Pour les 10 ans de ses Rencontres nationales de ReAGJIR, le syndicat des remplaçants et jeunes généralistes a décidé de revenir à Orléans pour la deuxième année consécutive sur le thème : les soins primaires par delà les frontières.
Dans une ville particulièrement impactée par les problèmes de démographie médicale, la municipalité est particulièrement ravie d'accueillir sur son territoire des jeunes généralistes. « Je suis très intéressé », a plaisanté le maire de la ville Serge Grouard ajoutant : « vous êtes à Orléans et vous allez y rester ».
Surenchère financière inutile
Dans une région qui arrive avant-dernière pour ce qui est de la démographie médicale, juste devant l’Île-de-France, et un département où 150 000 patients sont sans médecin traitant, forcément la question de l’installation des jeunes praticiens sur les territoires est au cœur des débats. « Je suis un élu en colère », a fait savoir Florent Montillot adjoint à la santé à la mairie d’Orléans lors d’une session organisée avec les collectivités. « L’ensemble des autorités, y compris régionales, porte une responsabilité lourde dans la situation démographique actuelle.

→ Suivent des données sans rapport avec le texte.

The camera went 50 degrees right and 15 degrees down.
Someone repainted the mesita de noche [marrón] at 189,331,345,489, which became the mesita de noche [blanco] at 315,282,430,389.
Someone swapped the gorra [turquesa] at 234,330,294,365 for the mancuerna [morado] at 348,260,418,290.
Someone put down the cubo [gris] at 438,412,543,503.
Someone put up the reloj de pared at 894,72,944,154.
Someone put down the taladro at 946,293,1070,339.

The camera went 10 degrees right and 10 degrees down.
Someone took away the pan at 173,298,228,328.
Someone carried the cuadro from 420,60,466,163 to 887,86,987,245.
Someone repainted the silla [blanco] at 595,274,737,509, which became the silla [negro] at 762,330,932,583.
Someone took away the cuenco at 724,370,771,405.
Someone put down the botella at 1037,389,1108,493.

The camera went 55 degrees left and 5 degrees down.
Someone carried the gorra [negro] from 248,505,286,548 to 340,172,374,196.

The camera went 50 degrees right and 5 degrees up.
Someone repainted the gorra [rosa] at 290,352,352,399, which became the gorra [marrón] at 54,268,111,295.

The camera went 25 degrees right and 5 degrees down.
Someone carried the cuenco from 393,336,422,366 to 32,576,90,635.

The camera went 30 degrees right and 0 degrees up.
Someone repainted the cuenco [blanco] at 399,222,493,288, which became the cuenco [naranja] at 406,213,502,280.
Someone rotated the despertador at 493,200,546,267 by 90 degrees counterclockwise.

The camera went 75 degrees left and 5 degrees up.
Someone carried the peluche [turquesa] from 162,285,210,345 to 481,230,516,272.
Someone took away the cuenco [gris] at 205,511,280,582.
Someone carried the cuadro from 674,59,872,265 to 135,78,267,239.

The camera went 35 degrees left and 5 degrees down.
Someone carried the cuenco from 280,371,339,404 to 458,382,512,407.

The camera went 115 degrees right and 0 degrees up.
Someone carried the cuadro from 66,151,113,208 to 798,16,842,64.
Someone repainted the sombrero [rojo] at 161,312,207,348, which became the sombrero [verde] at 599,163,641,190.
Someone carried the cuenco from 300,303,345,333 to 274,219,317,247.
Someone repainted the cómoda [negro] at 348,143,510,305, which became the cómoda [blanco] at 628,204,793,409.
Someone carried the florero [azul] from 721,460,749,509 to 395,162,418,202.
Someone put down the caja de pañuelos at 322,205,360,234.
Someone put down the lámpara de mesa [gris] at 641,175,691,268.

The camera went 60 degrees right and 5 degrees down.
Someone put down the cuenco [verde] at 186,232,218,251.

Il y a eu une imprévision la plus totale », a-t-il assené. « Les statistiques étaient là, nous avions tout sous les yeux. Il y a une défaillance de l’État tout entier depuis des années », a abondé Serge Grouard.
Alors que la ville va pouvoir accueillir dès la rentrée prochaine des étudiants en médecine de première année, Florent Montillot a rappelé que Centre-Val-de-Loire était la seule région de France à n’avoir qu’une seule faculté de médecine, à Tours. « Nous sommes une capitale de région, nous avons 430 000 habitants, mais nous n’avions pas de CHU et pas de faculté de médecine. C’est juste aberrant », s’est indigné le maire d’Orléans. Une manière aussi de justifier le projet controversé d’école privé de médecine en partenariat avec la faculté de médecine de Zagreb.
Car si la région et la métropole veulent mettre l’accent « sur la capacité pour les jeunes adultes à continuer de faire leurs études sur le territoire », ce n’est pas par hasard.
Car comme l’a rappelé la présidente de ReAGJIR, le Dr Agathe Lechevalier, dans son intervention en citant notamment les études de la Drees, l’attachement à un territoire, où l’on a fait ses études, où l’on a grandi… est un déterminant important à l’installation. À l’inverse, et contrairement aux idées reçues, d’après l’enquête de l’Ordre de 2019, les incitations financières pèsent finalement peu dans la décision du médecin (sans influence pour 69 % des médecins installés). La présidente de ReAGJIR incite donc les collectivités à « éviter la surenchère ».
Faire sans médecin
Mais si ce conseil s’applique pour faire venir les médecins sur son territoire, le Dr Lechevalier explique que pour les années difficiles à venir, il faudra aussi « apprendre à se passer des médecins ».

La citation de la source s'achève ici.